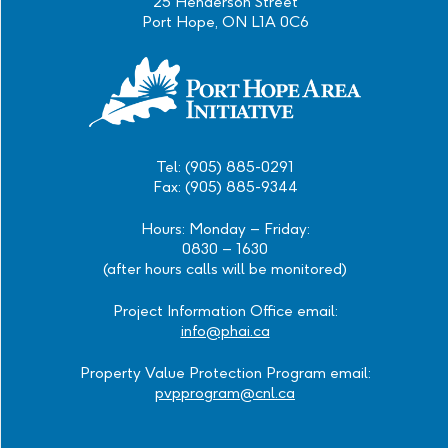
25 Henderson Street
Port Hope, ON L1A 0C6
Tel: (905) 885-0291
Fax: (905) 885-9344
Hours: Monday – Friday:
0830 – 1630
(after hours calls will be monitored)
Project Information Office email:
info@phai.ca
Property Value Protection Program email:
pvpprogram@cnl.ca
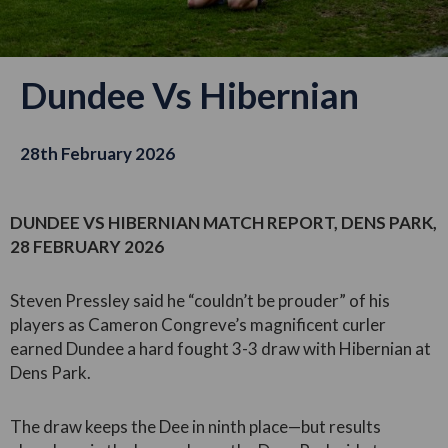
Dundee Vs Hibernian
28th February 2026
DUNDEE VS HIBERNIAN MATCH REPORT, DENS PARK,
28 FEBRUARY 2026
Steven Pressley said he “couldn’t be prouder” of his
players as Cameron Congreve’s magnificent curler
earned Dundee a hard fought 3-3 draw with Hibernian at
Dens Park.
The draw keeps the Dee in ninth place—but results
# # # #
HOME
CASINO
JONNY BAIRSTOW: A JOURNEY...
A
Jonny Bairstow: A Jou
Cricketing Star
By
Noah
# # # #
• Activity
The answer to this exercise is one number: how many lines of the records above contain the string "email".

• Exercise answer
2